- **Task input**:
______________________________

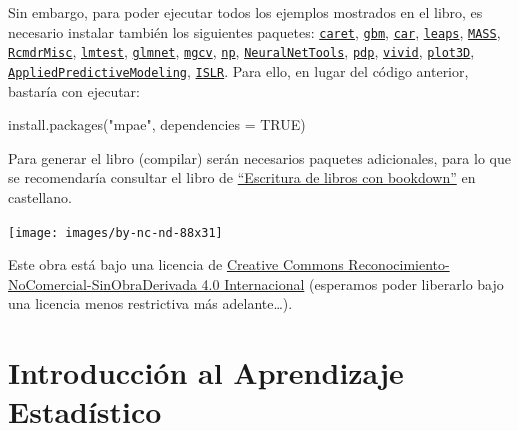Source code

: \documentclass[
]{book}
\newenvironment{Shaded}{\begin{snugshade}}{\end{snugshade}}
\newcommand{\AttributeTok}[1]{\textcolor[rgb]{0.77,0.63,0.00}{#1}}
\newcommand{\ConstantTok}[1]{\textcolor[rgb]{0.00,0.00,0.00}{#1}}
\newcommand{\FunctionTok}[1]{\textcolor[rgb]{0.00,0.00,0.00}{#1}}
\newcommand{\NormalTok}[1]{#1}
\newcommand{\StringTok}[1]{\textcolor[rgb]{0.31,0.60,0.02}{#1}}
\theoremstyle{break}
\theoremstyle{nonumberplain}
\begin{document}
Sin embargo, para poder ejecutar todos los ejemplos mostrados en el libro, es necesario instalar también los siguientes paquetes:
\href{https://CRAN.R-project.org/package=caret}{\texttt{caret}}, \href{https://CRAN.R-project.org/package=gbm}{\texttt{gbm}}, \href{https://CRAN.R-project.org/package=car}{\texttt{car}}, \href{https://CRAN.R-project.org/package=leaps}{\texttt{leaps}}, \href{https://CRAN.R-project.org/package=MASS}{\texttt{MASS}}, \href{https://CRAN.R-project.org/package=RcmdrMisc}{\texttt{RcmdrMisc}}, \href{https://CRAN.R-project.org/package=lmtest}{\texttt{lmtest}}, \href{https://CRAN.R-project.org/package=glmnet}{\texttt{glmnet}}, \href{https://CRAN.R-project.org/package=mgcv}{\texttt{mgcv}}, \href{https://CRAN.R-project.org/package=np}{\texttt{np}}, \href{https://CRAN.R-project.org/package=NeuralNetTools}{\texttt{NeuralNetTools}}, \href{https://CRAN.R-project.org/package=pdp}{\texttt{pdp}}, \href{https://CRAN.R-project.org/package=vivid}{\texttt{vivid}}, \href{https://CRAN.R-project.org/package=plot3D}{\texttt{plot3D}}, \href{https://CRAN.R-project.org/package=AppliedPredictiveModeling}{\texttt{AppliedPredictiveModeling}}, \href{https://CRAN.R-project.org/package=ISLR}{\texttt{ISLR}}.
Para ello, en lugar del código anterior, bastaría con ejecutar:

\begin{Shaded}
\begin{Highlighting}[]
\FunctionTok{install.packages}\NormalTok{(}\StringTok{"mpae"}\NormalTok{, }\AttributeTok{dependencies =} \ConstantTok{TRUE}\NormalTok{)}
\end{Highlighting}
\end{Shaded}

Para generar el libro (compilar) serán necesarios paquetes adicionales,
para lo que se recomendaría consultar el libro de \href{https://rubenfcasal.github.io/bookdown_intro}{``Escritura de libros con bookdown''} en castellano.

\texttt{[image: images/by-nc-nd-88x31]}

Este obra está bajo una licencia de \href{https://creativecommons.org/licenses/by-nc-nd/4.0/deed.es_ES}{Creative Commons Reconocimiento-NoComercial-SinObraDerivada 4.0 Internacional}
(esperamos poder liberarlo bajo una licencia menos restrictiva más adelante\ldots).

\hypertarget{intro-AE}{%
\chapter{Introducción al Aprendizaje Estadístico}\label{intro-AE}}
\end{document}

______________________________

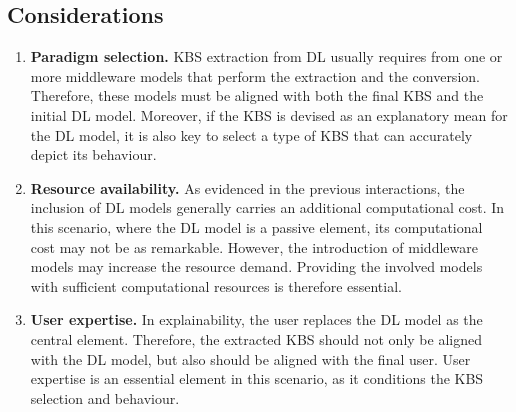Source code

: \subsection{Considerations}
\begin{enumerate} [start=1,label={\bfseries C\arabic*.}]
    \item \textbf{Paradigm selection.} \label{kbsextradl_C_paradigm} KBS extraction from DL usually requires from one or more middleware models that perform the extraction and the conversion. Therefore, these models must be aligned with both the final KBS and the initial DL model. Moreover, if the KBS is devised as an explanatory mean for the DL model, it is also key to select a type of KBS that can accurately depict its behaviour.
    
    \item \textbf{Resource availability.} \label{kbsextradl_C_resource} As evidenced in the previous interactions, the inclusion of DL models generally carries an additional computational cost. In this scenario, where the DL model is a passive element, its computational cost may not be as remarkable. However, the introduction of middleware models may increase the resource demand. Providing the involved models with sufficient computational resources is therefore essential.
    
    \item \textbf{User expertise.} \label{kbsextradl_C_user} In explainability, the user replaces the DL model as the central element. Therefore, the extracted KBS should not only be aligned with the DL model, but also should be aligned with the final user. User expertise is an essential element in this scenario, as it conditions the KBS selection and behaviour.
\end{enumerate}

______________________________

Among the lines above, which ones include the word "middleware"? Copy them.

    \item \textbf{Paradigm selection.} \label{kbsextradl_C_paradigm} KBS extraction from DL usually requires from one or more middleware models that perform the extraction and the conversion. Therefore, these models must be aligned with both the final KBS and the initial DL model. Moreover, if the KBS is devised as an explanatory mean for the DL model, it is also key to select a type of KBS that can accurately depict its behaviour.
    \item \textbf{Resource availability.} \label{kbsextradl_C_resource} As evidenced in the previous interactions, the inclusion of DL models generally carries an additional computational cost. In this scenario, where the DL model is a passive element, its computational cost may not be as remarkable. However, the introduction of middleware models may increase the resource demand. Providing the involved models with sufficient computational resources is therefore essential.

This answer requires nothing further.